* [Your instructions]
Give every line below again, exactly as it appears.

* [Materials provided]
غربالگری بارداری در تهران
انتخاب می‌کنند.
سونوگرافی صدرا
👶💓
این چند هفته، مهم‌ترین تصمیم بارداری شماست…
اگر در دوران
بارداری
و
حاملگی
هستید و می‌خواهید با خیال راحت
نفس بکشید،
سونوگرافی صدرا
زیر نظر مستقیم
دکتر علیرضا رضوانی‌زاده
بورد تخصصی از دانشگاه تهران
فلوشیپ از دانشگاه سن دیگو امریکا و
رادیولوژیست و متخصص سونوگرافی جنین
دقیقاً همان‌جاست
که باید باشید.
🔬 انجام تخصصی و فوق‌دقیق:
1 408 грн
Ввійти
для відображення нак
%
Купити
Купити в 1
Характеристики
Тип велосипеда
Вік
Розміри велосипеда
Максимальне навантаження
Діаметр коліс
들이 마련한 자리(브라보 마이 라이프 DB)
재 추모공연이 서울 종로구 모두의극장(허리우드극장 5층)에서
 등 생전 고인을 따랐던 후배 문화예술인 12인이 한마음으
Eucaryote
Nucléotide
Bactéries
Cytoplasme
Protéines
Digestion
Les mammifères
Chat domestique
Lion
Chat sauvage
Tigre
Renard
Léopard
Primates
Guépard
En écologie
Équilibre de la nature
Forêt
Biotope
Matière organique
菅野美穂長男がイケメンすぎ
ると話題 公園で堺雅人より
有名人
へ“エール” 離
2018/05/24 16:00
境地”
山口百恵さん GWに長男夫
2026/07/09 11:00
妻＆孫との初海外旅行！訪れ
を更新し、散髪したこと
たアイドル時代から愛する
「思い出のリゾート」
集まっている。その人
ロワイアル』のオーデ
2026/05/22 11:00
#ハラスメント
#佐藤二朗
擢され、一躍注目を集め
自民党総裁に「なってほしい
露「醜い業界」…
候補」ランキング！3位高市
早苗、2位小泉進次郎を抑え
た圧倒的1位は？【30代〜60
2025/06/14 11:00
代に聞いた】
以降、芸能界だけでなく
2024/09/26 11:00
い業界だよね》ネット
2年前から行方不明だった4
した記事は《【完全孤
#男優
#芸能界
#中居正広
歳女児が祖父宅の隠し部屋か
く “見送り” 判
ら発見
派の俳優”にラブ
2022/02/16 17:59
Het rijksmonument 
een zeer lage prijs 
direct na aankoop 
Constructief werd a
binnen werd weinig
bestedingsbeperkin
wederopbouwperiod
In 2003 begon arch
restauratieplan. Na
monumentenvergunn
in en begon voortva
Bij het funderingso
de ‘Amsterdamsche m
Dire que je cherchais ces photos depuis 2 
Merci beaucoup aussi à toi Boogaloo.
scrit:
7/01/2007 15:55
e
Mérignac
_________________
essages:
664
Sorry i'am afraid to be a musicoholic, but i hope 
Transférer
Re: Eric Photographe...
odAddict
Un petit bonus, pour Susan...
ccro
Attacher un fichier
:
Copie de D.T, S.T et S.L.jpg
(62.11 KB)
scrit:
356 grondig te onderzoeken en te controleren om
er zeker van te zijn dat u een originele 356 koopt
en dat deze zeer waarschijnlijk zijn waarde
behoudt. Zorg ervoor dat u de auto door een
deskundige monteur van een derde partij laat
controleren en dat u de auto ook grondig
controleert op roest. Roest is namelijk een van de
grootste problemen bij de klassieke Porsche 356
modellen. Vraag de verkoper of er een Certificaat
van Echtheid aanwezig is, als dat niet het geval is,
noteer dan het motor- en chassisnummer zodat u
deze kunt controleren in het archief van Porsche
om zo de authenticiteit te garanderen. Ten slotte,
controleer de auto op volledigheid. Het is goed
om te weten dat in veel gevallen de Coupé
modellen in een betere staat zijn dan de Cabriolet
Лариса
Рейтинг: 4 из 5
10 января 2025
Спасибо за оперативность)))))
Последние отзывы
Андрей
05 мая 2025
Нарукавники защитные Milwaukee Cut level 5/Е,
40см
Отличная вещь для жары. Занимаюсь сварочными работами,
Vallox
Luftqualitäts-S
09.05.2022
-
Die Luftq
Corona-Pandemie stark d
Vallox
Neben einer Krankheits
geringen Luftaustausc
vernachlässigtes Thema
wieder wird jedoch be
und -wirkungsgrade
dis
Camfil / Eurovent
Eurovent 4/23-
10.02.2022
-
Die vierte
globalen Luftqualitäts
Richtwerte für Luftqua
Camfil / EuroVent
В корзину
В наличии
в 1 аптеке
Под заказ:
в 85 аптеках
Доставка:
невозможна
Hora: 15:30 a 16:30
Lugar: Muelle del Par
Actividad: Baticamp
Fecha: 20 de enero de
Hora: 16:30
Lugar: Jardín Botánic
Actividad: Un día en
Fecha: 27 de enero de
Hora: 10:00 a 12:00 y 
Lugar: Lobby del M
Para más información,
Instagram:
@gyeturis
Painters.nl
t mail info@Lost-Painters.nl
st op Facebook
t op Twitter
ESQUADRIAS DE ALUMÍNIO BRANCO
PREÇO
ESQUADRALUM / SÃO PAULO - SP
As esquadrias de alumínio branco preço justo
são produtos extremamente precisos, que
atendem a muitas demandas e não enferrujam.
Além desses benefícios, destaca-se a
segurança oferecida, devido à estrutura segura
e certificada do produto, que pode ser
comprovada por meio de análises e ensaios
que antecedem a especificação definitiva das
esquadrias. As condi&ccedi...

* [Response area]
غربالگری بارداری در تهران
انتخاب می‌کنند.
سونوگرافی صدرا
👶💓
این چند هفته، مهم‌ترین تصمیم بارداری شماست…
اگر در دوران
بارداری
و
حاملگی
هستید و می‌خواهید با خیال راحت
نفس بکشید،
سونوگرافی صدرا
زیر نظر مستقیم
دکتر علیرضا رضوانی‌زاده
بورد تخصصی از دانشگاه تهران
فلوشیپ از دانشگاه سن دیگو امریکا و
رادیولوژیست و متخصص سونوگرافی جنین
دقیقاً همان‌جاست
که باید باشید.
🔬 انجام تخصصی و فوق‌دقیق:
1 408 грн
Ввійти
для відображення нак
%
Купити
Купити в 1
Характеристики
Тип велосипеда
Вік
Розміри велосипеда
Максимальне навантаження
Діаметр коліс
들이 마련한 자리(브라보 마이 라이프 DB)
재 추모공연이 서울 종로구 모두의극장(허리우드극장 5층)에서
 등 생전 고인을 따랐던 후배 문화예술인 12인이 한마음으
Eucaryote
Nucléotide
Bactéries
Cytoplasme
Protéines
Digestion
Les mammifères
Chat domestique
Lion
Chat sauvage
Tigre
Renard
Léopard
Primates
Guépard
En écologie
Équilibre de la nature
Forêt
Biotope
Matière organique
菅野美穂長男がイケメンすぎ
ると話題 公園で堺雅人より
有名人
へ“エール” 離
2018/05/24 16:00
境地”
山口百恵さん GWに長男夫
2026/07/09 11:00
妻＆孫との初海外旅行！訪れ
を更新し、散髪したこと
たアイドル時代から愛する
「思い出のリゾート」
集まっている。その人
ロワイアル』のオーデ
2026/05/22 11:00
#ハラスメント
#佐藤二朗
擢され、一躍注目を集め
自民党総裁に「なってほしい
露「醜い業界」…
候補」ランキング！3位高市
早苗、2位小泉進次郎を抑え
た圧倒的1位は？【30代〜60
2025/06/14 11:00
代に聞いた】
以降、芸能界だけでなく
2024/09/26 11:00
い業界だよね》ネット
2年前から行方不明だった4
した記事は《【完全孤
#男優
#芸能界
#中居正広
歳女児が祖父宅の隠し部屋か
く “見送り” 判
ら発見
派の俳優”にラブ
2022/02/16 17:59
Het rijksmonument 
een zeer lage prijs 
direct na aankoop 
Constructief werd a
binnen werd weinig
bestedingsbeperkin
wederopbouwperiod
In 2003 begon arch
restauratieplan. Na
monumentenvergunn
in en begon voortva
Bij het funderingso
de ‘Amsterdamsche m
Dire que je cherchais ces photos depuis 2 
Merci beaucoup aussi à toi Boogaloo.
scrit:
7/01/2007 15:55
e
Mérignac
_________________
essages:
664
Sorry i'am afraid to be a musicoholic, but i hope 
Transférer
Re: Eric Photographe...
odAddict
Un petit bonus, pour Susan...
ccro
Attacher un fichier
:
Copie de D.T, S.T et S.L.jpg
(62.11 KB)
scrit:
356 grondig te onderzoeken en te controleren om
er zeker van te zijn dat u een originele 356 koopt
en dat deze zeer waarschijnlijk zijn waarde
behoudt. Zorg ervoor dat u de auto door een
deskundige monteur van een derde partij laat
controleren en dat u de auto ook grondig
controleert op roest. Roest is namelijk een van de
grootste problemen bij de klassieke Porsche 356
modellen. Vraag de verkoper of er een Certificaat
van Echtheid aanwezig is, als dat niet het geval is,
noteer dan het motor- en chassisnummer zodat u
deze kunt controleren in het archief van Porsche
om zo de authenticiteit te garanderen. Ten slotte,
controleer de auto op volledigheid. Het is goed
om te weten dat in veel gevallen de Coupé
modellen in een betere staat zijn dan de Cabriolet
Лариса
Рейтинг: 4 из 5
10 января 2025
Спасибо за оперативность)))))
Последние отзывы
Андрей
05 мая 2025
Нарукавники защитные Milwaukee Cut level 5/Е,
40см
Отличная вещь для жары. Занимаюсь сварочными работами,
Vallox
Luftqualitäts-S
09.05.2022
-
Die Luftq
Corona-Pandemie stark d
Vallox
Neben einer Krankheits
geringen Luftaustausc
vernachlässigtes Thema
wieder wird jedoch be
und -wirkungsgrade
dis
Camfil / Eurovent
Eurovent 4/23-
10.02.2022
-
Die vierte
globalen Luftqualitäts
Richtwerte für Luftqua
Camfil / EuroVent
В корзину
В наличии
в 1 аптеке
Под заказ:
в 85 аптеках
Доставка:
невозможна
Hora: 15:30 a 16:30
Lugar: Muelle del Par
Actividad: Baticamp
Fecha: 20 de enero de
Hora: 16:30
Lugar: Jardín Botánic
Actividad: Un día en
Fecha: 27 de enero de
Hora: 10:00 a 12:00 y 
Lugar: Lobby del M
Para más información,
Instagram:
@gyeturis
Painters.nl
t mail info@Lost-Painters.nl
st op Facebook
t op Twitter
ESQUADRIAS DE ALUMÍNIO BRANCO
PREÇO
ESQUADRALUM / SÃO PAULO - SP
As esquadrias de alumínio branco preço justo
são produtos extremamente precisos, que
atendem a muitas demandas e não enferrujam.
Além desses benefícios, destaca-se a
segurança oferecida, devido à estrutura segura
e certificada do produto, que pode ser
comprovada por meio de análises e ensaios
que antecedem a especificação definitiva das
esquadrias. As condi&ccedi...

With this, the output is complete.